I looked at it personally (and have already stated this in the previous post) was because the hypervisors we had (and likely network) could only produce Continous Replications every 15 minutes.
This was "good enough" from a business perspective.
Adding UrBackup on top of that, meant I would need double the backup space available, to protect for a possible 15 minute down time. Which the employees and work isn't so valuable that it justified the spend for that much more storage.
In that case, why not only use the UrBackup? Seems like the agentless system isn't doing as much as an agent based would do? I feel like you made the case that, in that situation, agents were more robust. And politics, not business need, led to agentless.
-
@momurda said in Agent and Agentless Backups:
Using an agent is like using the HyperV role on top of Windows Server.
It's really not. But this is exactly why my article above is important. It's become a solid believe that agents are bad, and agentless is good. It's stopped being an evaluation of needs and protection and just a "this is how it is done because it's the popular new thing." Agents remain very important, and very powerful.

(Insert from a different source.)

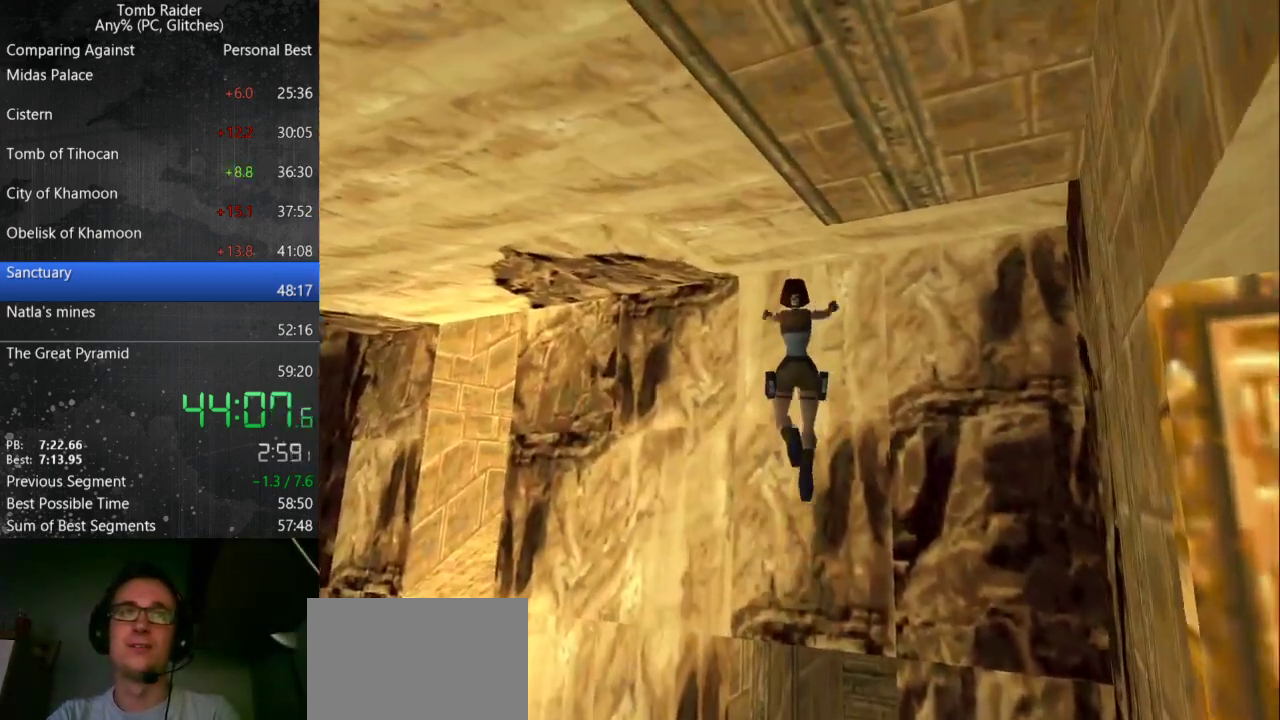
{"keys": [], "events": [[367, "right", "down"], [433, "right", "up"]]}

Agent based is a useful tool, but more limited and because of market pressures, tends to be very misleading.
-
@scottalanmiller said in Agent and Agentless Backups:
@dustinb3403 said in Agent and Agentless Backups:
@scottalanmiller said in Agent and Agentless Backups:
@dustinb3403 said in Agent and Agentless Backups:
@scottalanmiller said in Agent and Agentless Backups:
I don't know a single shop that I've worked with in years now that had an environment where agentless could be used reliably in that way.

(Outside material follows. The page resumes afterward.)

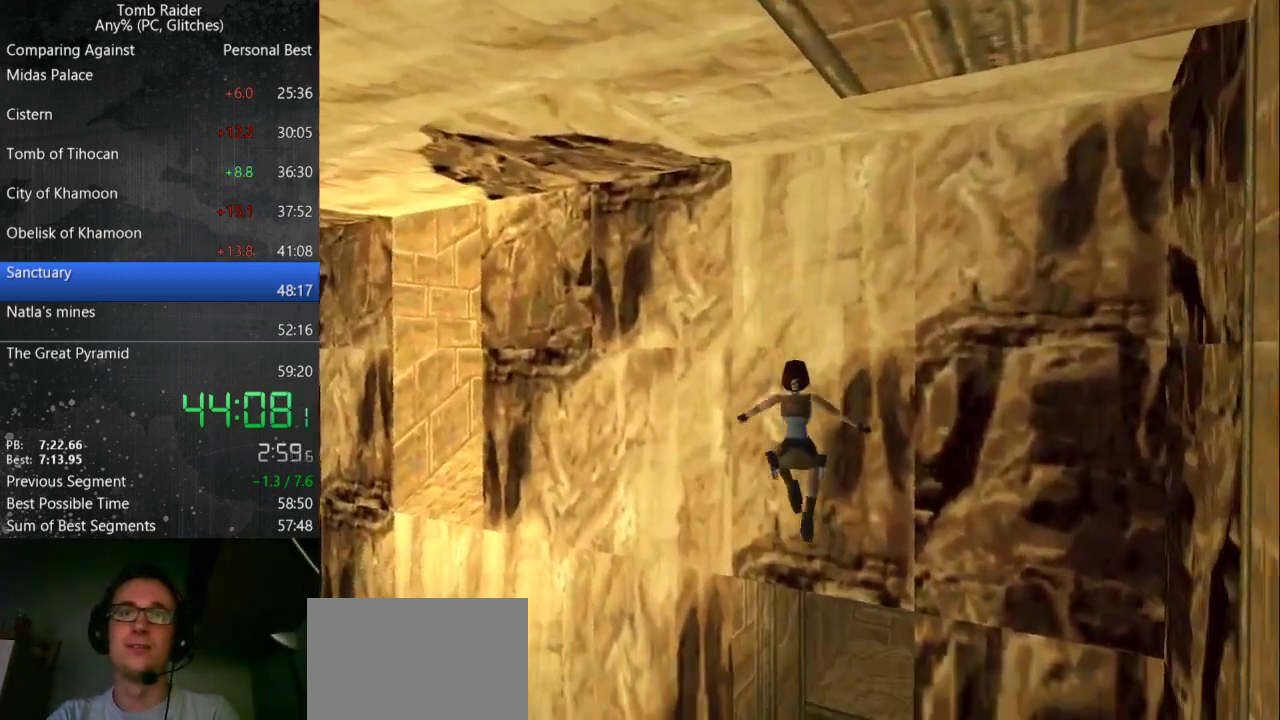
{"keys": ["up"], "events": [[233, "action", "down"], [300, "action", "up"], [333, "up", "down"]]}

But that is you, in your limited experience there, with clients that have opt'd for bad options. Either the agentless systems at the time just sucked, or literally did not have these kinds of features.
You can't go and lump in everything today as "oh it's bad because it's agentless".
Well take your environment for example. Guaranteed agentless can't do it all alone without other backup mechanisms doing the heavy lifting. guaranteed.
But agentless did, 100% no issues. So there is a case that agentless worked, without a hitch, met every requirement that the business had, and met the business needs.
Are you sure? Or did the workloads just not get evaluated? This is my point, @CCWTech and I just had a meeting with a firm that used agentless and said exactly what you said, but we were able to show them that the one thing that they cared about most wasn't properly protected and that the belief that agentless would "just cover it" had put them in a dangerous position. Unstable databases, the only thing tha tthey were bothering to pay for the backup for in the first place.
My point is, there is no reasonable way that you have all workloads that agentless can handle on its own (or agent based, I'm sure), but if you used agents, likely you'd have considered the workload needs but when doing agentless, it's become the norm to ignore the stability issues.
Again, that is a customer who fell into a sales trap and didn't do their own job, or pay for a proper consult. You're lumping shitty customer decisions into a conversation about the merits of two different approaches and stating that anything that uses one approach is "risky" without evaluating the other options.
As much as Olivier is price breaking the XCP-NG world with his pricing models the solution and XOCE work just fine for 99% of the cases that take the time to consider it.
I know for a fact you haven't actually gone and tested XCP-NG or XOCE due to Oliviers business practices, but it is a solid solution as a whole when considered in context of this conversation.
Ignoring who makes it or what it is under the hood.